The next case, though not directly on point, is The Brick Warehouse LP v. Chubb Insurance Company of Canada (“The Brick”). This Alberta decision concerns the scope of a funds transfer fraud provision (as opposed to a computer fraud provision). A Brick employee fell victim to a fraudster impersonating an existing Brick business affiliate. Over email, the Brick employee was tricked into knowingly transferring funds to the fraudster’s bank account. The insurer denied coverage because the funds transfer provision required that the transfer be without consent. The Court upheld the denial of coverage because the actual transfer of funds occurred with consent. The Court noted that informed consent may have been absent, but it held that the policy did not require it.
Finally, in the American decision of Medidata Solutions Inc. v. Federal Insurance Company (“Medidata”), the United States Court of Appeals, Second Circuit, considered the scope of both computer fraud and fraudulent funds transfer coverage.
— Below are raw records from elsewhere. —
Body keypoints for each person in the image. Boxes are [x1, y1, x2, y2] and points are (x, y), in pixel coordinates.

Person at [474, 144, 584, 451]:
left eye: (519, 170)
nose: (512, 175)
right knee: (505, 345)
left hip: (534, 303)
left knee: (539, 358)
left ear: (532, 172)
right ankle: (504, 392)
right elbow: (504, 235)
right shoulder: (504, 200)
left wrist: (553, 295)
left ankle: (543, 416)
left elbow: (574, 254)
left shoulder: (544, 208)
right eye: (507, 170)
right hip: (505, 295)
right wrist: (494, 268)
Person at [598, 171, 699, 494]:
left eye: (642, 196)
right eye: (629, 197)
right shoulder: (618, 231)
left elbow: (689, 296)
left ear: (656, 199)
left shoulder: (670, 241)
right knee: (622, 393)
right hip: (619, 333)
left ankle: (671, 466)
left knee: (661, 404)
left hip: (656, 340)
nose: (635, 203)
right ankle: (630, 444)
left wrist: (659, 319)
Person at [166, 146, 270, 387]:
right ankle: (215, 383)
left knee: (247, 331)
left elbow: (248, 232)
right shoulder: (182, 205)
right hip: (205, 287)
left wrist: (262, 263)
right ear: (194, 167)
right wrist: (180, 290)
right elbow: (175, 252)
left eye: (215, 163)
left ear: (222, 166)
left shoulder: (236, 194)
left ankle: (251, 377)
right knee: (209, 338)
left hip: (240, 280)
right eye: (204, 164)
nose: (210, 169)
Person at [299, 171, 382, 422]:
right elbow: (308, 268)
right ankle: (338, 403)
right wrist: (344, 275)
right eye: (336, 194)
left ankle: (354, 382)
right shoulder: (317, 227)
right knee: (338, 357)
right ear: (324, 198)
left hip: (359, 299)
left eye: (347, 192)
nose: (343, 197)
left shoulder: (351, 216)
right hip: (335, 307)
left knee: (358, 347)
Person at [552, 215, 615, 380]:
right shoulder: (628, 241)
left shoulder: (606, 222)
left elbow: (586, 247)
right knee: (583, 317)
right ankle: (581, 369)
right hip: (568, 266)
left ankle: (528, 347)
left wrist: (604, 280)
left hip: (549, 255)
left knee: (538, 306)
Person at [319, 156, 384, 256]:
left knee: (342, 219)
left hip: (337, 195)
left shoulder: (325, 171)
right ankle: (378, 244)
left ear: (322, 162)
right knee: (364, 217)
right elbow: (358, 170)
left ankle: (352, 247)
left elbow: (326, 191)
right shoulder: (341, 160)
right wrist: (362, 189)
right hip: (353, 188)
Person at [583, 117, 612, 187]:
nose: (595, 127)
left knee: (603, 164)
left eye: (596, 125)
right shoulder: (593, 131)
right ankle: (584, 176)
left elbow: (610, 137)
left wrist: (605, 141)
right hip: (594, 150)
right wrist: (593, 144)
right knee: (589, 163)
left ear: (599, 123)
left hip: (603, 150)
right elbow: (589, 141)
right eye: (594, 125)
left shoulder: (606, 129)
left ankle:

The fraudulent scheme in Medidata was slightly more sophisticated than the trickery employed in Dentons, Apache and The Brick. In Medidata, the fraudsters used malicious code to perpetrate a spoofing attack, whereby they manipulated Medidata’s internal email system to impersonate senior leadership at the organization. Once inside the system, they authorized fraudulent funds transfers. Again, the insurer denied coverage, employing arguments similar to those outlined in the cases above. However, the Second Circuit held that coverage was owed under both provisions. Specifically, the Court held that the use of malicious code to manipulate Medidata’s email system was sufficient to trigger the computer fraud provision. Further, in contrast to The Brick rationale, the Court held that consent to the transfer was vitiated because it was fraudulently induced.
Claims handlers should be cognizant of the courts’ willingness to strictly interpret limited scope insurance provisions, and brokers and underwriters should point to this legal landscape to demonstrate the prudence of purchasing comprehensive cyber coverage tailored to the types of risk outlined above.